Jihadist government in Syria may not be an existential threat to Western, much less global interests, but it is the most visible. It would be the first and most important place outside of Afghanistan where Islamicists fought their way into power (Somalia does not count). That is a significant issue regardless of their actual military power because symbolism matters and diplomacy is as much about symbology as it is about substance.
Following Russia’s lead and over Israeli and Saudi protestations, Western powers have become very alarmed about a possible jihadi victory in Syria, and now see a weakened Assad remaining in power or as part of a brokered coalition as the lesser evil. Hence the previous Western moves to give material and technical assistance to the rebels have slowed considerably while calls for a negotiated solution grow louder. Not surprisingly and following on the success of the Iran nuclear accord, negotiations on the Syrian crisis are now scheduled for January in Geneva, and include the Iranians as interested parties along with those supporting the anti-Assad forces grouped in and around the non-jihadist Syrian National Coalition and Free Syrian Army.
For Iran, this was the bargaining chip. It can agree to temporarily halt its nuclear enrichment efforts in exchange not just for sanctions relief but also in exchange for a reprieve for Assad. As things stood, its nuclear program invited massive preemptive attack and Assad’s fall spelled the end of its geopolitical influence. By agreeing to curtail its nuclear program to verifiable peaceful uses in exchange for a withdrawal of Western aid to the Syrian rebels and sanctions relief, Iran is able to buy Assad enough time to defeat the rebels, thereby maintaining Iran’s influence as a regional power while it re-builds its domestic economy unfettered by sanctions. Israel and the Saudis may not be happy about this, but their narrow interests have been shown to not be coincident with those of their Western allies on a number of strategic issues, Iran being just one of them.

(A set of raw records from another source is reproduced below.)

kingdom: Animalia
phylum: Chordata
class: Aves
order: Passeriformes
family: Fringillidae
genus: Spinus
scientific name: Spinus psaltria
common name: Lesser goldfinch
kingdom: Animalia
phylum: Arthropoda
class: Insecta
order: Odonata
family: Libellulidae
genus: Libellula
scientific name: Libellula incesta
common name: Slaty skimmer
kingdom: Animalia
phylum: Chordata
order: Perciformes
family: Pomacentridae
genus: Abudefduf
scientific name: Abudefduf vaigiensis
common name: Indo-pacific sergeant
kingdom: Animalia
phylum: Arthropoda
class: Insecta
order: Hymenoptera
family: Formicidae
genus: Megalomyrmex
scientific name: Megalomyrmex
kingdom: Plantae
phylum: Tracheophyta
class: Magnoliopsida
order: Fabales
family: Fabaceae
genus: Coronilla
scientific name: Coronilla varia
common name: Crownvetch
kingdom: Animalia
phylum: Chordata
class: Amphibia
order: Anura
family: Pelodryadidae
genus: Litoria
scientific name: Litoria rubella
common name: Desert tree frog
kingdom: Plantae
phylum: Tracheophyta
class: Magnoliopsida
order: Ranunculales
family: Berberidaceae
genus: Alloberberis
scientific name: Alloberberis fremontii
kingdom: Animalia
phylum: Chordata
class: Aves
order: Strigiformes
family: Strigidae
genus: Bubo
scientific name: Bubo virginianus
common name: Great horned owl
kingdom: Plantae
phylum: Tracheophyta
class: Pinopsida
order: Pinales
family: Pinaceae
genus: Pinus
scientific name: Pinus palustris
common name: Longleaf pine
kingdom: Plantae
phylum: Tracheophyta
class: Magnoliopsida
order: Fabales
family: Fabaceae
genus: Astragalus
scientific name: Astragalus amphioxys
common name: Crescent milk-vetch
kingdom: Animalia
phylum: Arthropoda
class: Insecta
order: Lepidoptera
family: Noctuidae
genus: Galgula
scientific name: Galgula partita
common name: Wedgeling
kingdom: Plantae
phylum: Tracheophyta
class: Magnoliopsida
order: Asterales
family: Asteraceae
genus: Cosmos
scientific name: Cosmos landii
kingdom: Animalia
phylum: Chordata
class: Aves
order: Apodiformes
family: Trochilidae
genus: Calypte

Political scientists would call this the nested game scenario: within the public “game” involving negotiations between Iran and its foreign interlocutors lie other confidential or private “games” that are key to resolving the larger impasse over its nuclear program (Iranian involvement in Iraqi domestic politics might be another). These games are defined as much by those who are excluded as those who are involved in them.
All of this is speculation, and any “nested game” deal on Syria would be part of the non-public aspects of the agreement  and therefore deliberately non-verifiable over the near term absent a leak. But there is enough written between the lines of the public rhetoric to suggest that this may be what is at play rather than a simple compromise on the limits of Iran’s nuclear ambitions.